Im Lichte dieser Rechtsvorschrift wäre daher zu prüfen gewesen, ob die Voraussetzungen für die Anwendbarkeit der Verordnung (EG) Nr 1072/2009 für den Revisionsfall erfüllt waren. Das Verwaltungsgericht hätte daher für seine Beurteilung in einem vorgelagerten Schritt auch zu klären gehabt, ob die Voraussetzung nach Art 1 Abs 2 zweiter Satz leg cit für die Anwendung der Verordnung (EG) Nr 1072/2009 im Revisionsfall gegeben waren. Wenn das Verwaltungsgericht diese Prüfung unterlassen hat, hat es die Rechtslage verkannt und schon deshalb das angefochtene Erkenntnis mit inhaltlicher Rechtswidrigkeit behaftet.

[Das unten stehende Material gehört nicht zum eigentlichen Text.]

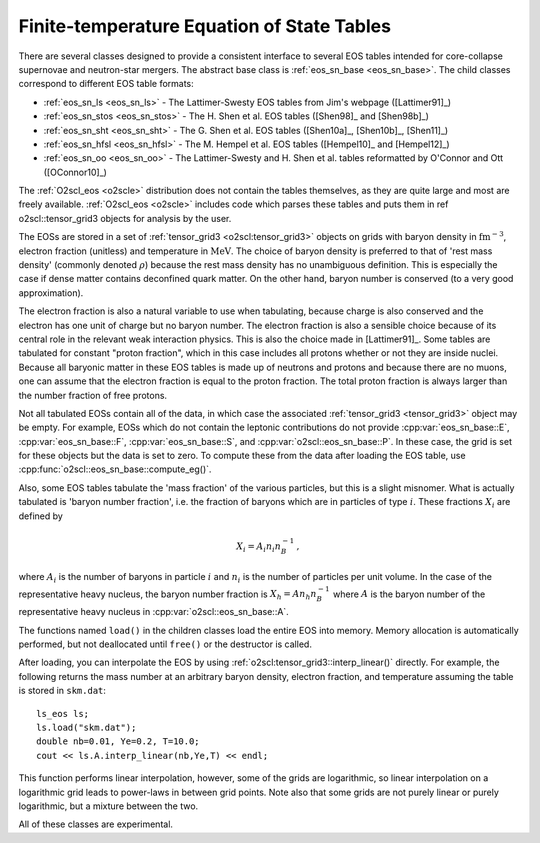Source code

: Finite-temperature Equation of State Tables
===========================================

There are several classes designed to provide a consistent interface
to several EOS tables intended for core-collapse supernovae and
neutron-star mergers. The abstract base class is :ref:`eos_sn_base
<eos_sn_base>`. The child classes correspond to different EOS table
formats:

- :ref:`eos_sn_ls <eos_sn_ls>` - The Lattimer-Swesty EOS tables from Jim's
  webpage ([Lattimer91]_)
- :ref:`eos_sn_stos <eos_sn_stos>` - The H. Shen et al. EOS tables
  ([Shen98]_ and [Shen98b]_)
- :ref:`eos_sn_sht <eos_sn_sht>` - The G. Shen et al. EOS tables 
  ([Shen10a]_, [Shen10b]_, [Shen11]_)
- :ref:`eos_sn_hfsl <eos_sn_hfsl>` - The M. Hempel et al. EOS tables
  ([Hempel10]_ and [Hempel12]_)
- :ref:`eos_sn_oo <eos_sn_oo>` - The Lattimer-Swesty and H. Shen et al. tables
  reformatted by O'Connor and Ott ([OConnor10]_)

The :ref:`O2scl_eos <o2scle>` distribution does not contain the tables
themselves, as they are quite large and most are freely available.
:ref:`O2scl_eos <o2scle>` includes code which parses these tables and
puts them in \ref o2scl::tensor_grid3 objects for analysis by the
user.

The EOSs are stored in a set of :ref:`tensor_grid3
<o2scl:tensor_grid3>` objects on grids with baryon density in
:math:`\mathrm{fm}^{-3}`, electron fraction (unitless) and temperature
in :math:`\mathrm{MeV}`. The choice of baryon density is preferred to
that of 'rest mass density' (commonly denoted :math:`\rho`) because
the rest mass density has no unambiguous definition. This is
especially the case if dense matter contains deconfined quark matter.
On the other hand, baryon number is conserved (to a very good
approximation).

The electron fraction is also a natural variable to use when
tabulating, because charge is also conserved and the electron has
one unit of charge but no baryon number. The electron fraction is
also a sensible choice because of its central role in the relevant
weak interaction physics. This is also the choice made in 
[Lattimer91]_. Some tables are tabulated for constant "proton
fraction", which in this case includes all protons whether or not
they are inside nuclei. Because all baryonic matter in these EOS
tables is made up of neutrons and protons and because there are no
muons, one can assume that the electron fraction is equal to the
proton fraction. The total proton fraction is always larger than
the number fraction of free protons.

Not all tabulated EOSs contain all of the data, in which case the
associated :ref:`tensor_grid3 <tensor_grid3>` object may be empty. For
example, EOSs which do not contain the leptonic contributions do not
provide :cpp:var:`eos_sn_base::E`, :cpp:var:`eos_sn_base::F`,
:cpp:var:`eos_sn_base::S`, and :cpp:var:`o2scl::eos_sn_base::P`. In
these case, the grid is set for these objects but the data is set to
zero. To compute these from the data after loading the EOS table, use
:cpp:func:`o2scl::eos_sn_base::compute_eg()`.

Also, some EOS tables tabulate the 'mass fraction' of the 
various particles, but this is a slight misnomer. What is
actually tabulated is 'baryon number fraction', i.e. the
fraction of baryons which are in particles of type :math:`i`.
These fractions :math:`X_i` are defined by

.. math::
   
   X_i = A_i n_i n_B^{-1} \, ,

where :math:`A_i` is the number of baryons in particle :math:`i`
and :math:`n_i` is the number of particles per unit volume.
In the case of the representative heavy nucleus, the 
baryon number fraction is :math:`X_h = A n_h n_B^{-1}` where
:math:`A` is the baryon number of the representative heavy
nucleus in :cpp:var:`o2scl::eos_sn_base::A`.

The functions named ``load()`` in the children classes load
the entire EOS into memory. Memory allocation is automatically
performed, but not deallocated until ``free()`` or the destructor is
called.

After loading, you can interpolate the EOS by using 
:ref:`o2scl:tensor_grid3::interp_linear()` directly. For example,
the following returns the mass number at an arbitrary
baryon density, electron fraction, and temperature
assuming the table is stored in ``skm.dat``::

  ls_eos ls;
  ls.load("skm.dat");
  double nb=0.01, Ye=0.2, T=10.0;
  cout << ls.A.interp_linear(nb,Ye,T) << endl;

This function performs linear interpolation, however, some of the
grids are logarithmic, so linear interpolation on a logarithmic grid
leads to power-laws in between grid points. Note also that some grids
are not purely linear or purely logarithmic, but a mixture between the
two.

All of these classes are experimental.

9 3. Ungeachtet dessen ist im Interesse der Vollständigkeit noch festzuhalten, dass die Vorlage einer Berechtigung iSd § 7 Abs 1 GütbefG die Rechtswidrigkeit einer davon erfassten Güterbeförderung nur dann hintanzuhalten vermag, wenn diese Berechtigung für den tatsächlich durchgeführten Gütertransport eine entsprechende rechtliche Grundlage abzugeben vermag. Im Übrigen ist (ebenfalls der Vollständigkeit halber) zur Frage, ob sich die nach dem GütbefG bei einer Fahrt mitzuführenden Dokumente tatsächlich im Fahrzeug befunden haben, auf die Entscheidung des Verwaltungsgerichtshofs vom , Ra 2015/03/0004, hinzuweisen.

IV. Ergebnis

10 1. Das angefochtene Erkenntnis war daher gemäß § 42

Abs 2 Z 1 VwGG wegen Rechtswidrigkeit seines Inhaltes aufzuheben.

11 2. Der Spruch über den Aufwandersatz gründet auf

§§ 47 ff VwGG iVm der VwGH-Aufwandersatzverordnung 2014.